### Exercise details
Please rewrite all of the material below, substituting "graph" for every "chart" and keeping everything else the same. Leave out the pictures.

[Chart interpretation exercises]
★ ★ ★

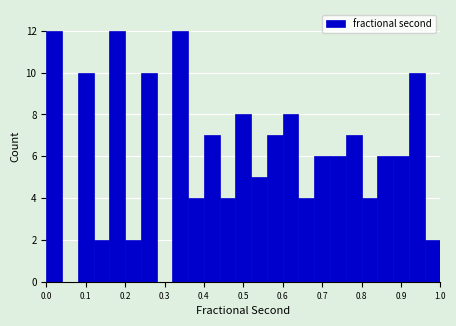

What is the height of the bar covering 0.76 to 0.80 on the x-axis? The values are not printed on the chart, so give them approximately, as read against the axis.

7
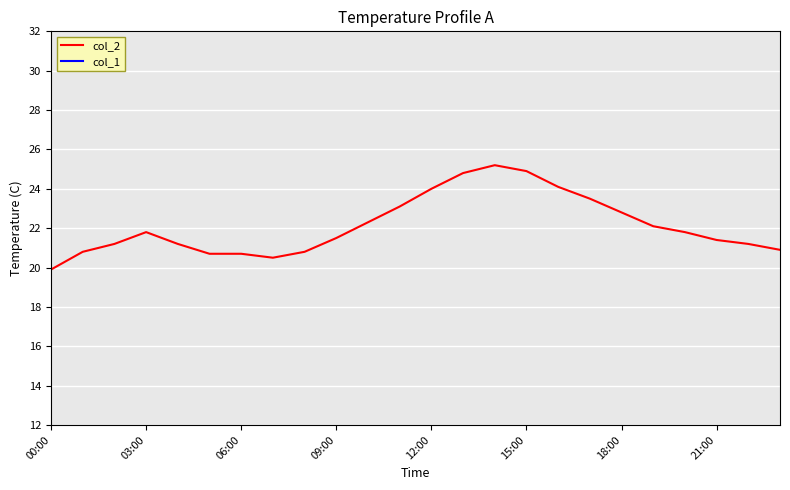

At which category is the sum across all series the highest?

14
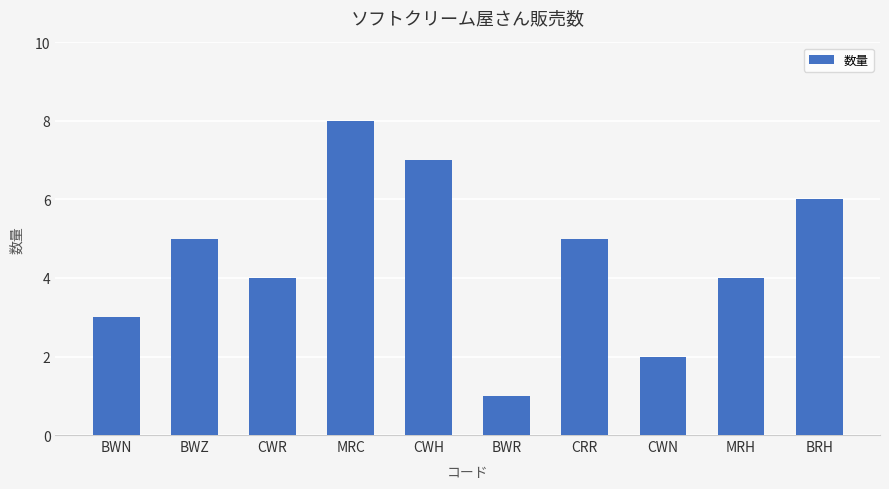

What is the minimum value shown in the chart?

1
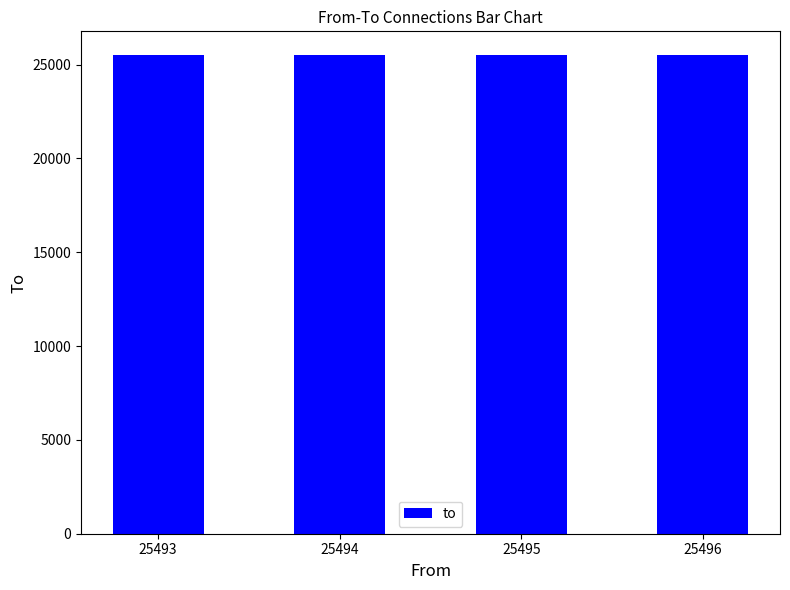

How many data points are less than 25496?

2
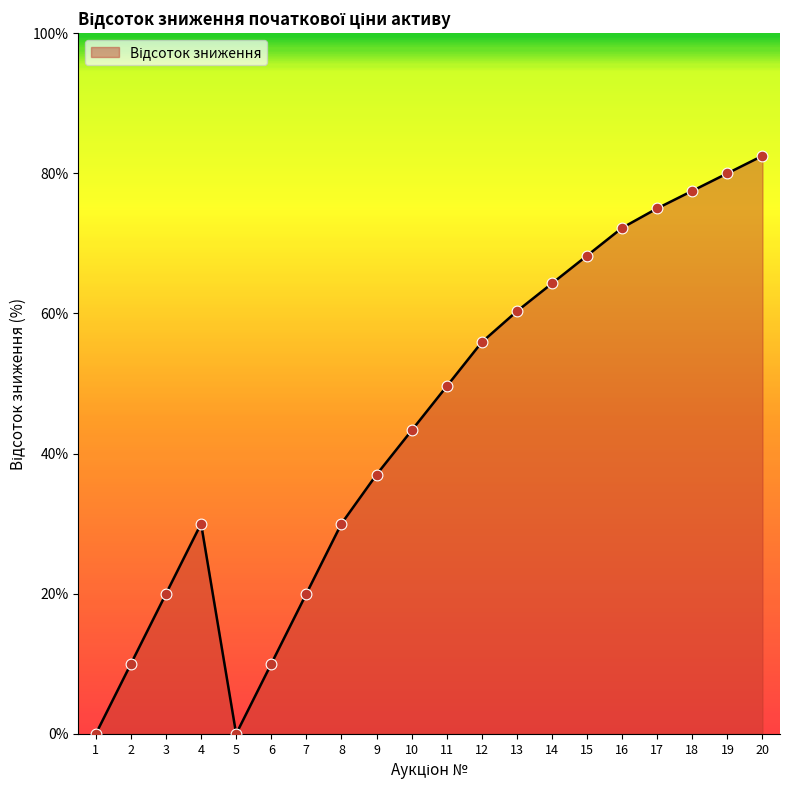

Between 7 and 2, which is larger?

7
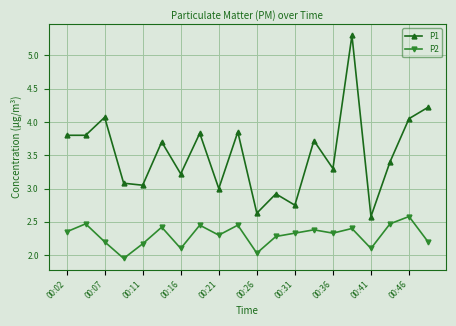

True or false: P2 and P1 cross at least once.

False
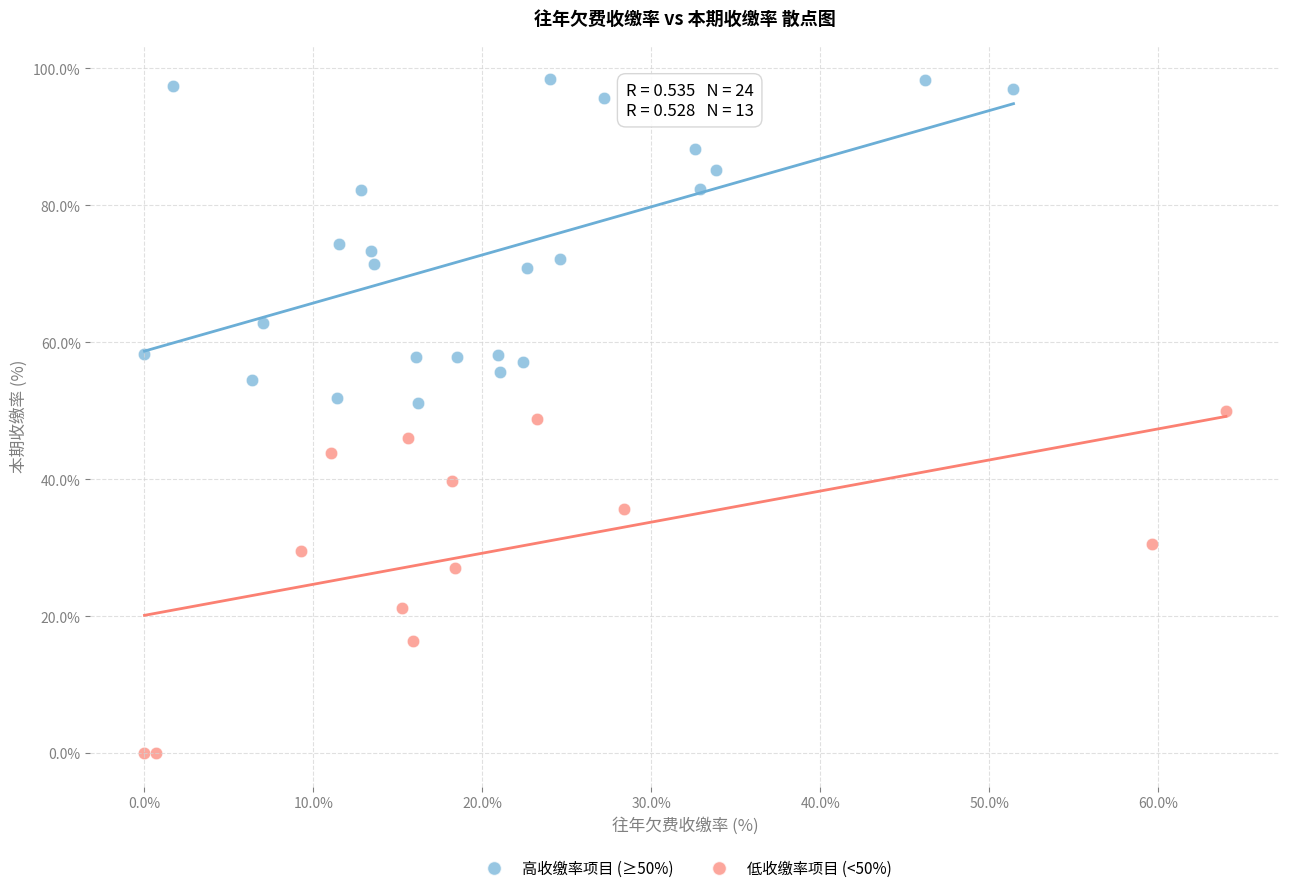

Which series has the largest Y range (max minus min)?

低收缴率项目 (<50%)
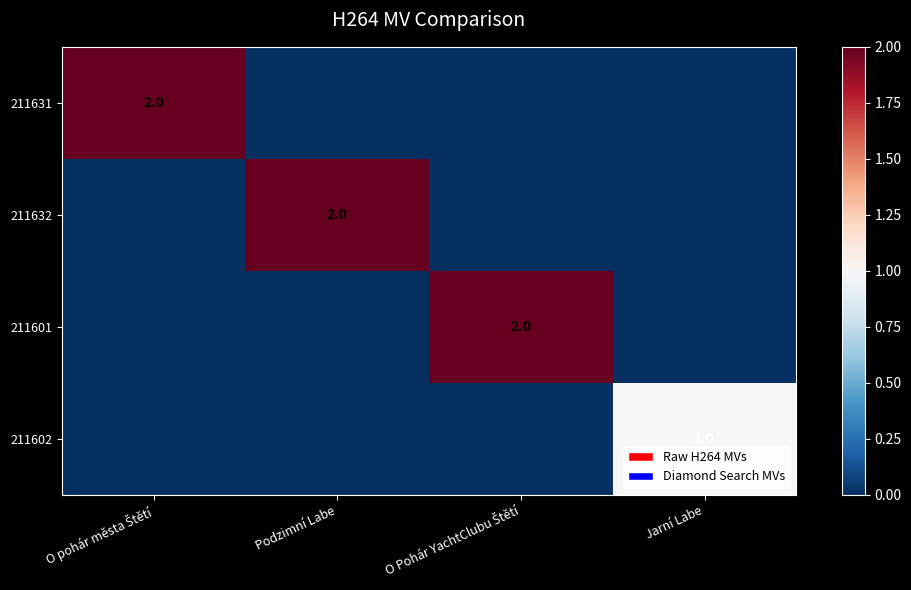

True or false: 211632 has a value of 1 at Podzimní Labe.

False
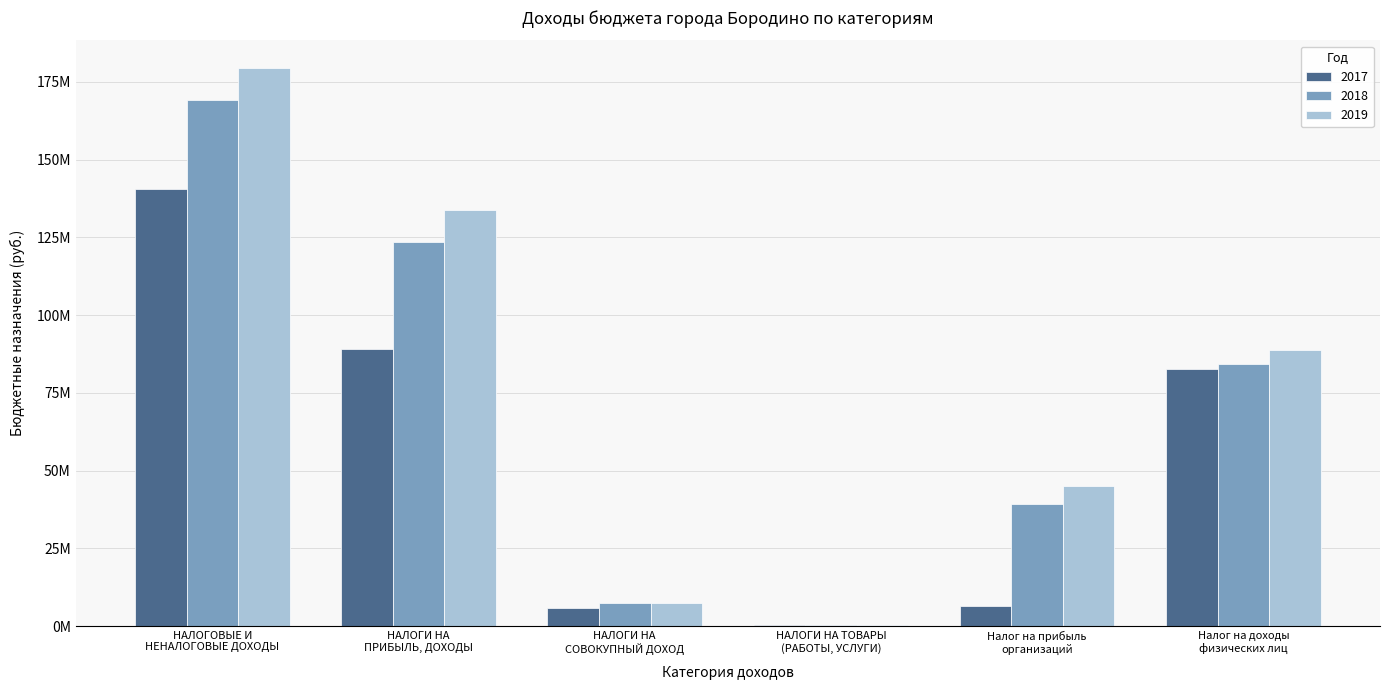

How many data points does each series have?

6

★ ★ ★

### Task answer
What is the height of the bar covering 0.76 to 0.80 on the x-axis? The values are not printed on the graph, so give them approximately, as read against the axis.

7

At which category is the sum across all series the highest?

14

What is the minimum value shown in the graph?

1

How many data points are less than 25496?

2

Between 7 and 2, which is larger?

7

True or false: P2 and P1 cross at least once.

False

Which series has the largest Y range (max minus min)?

低收缴率项目 (<50%)

True or false: 211632 has a value of 1 at Podzimní Labe.

False

How many data points does each series have?

6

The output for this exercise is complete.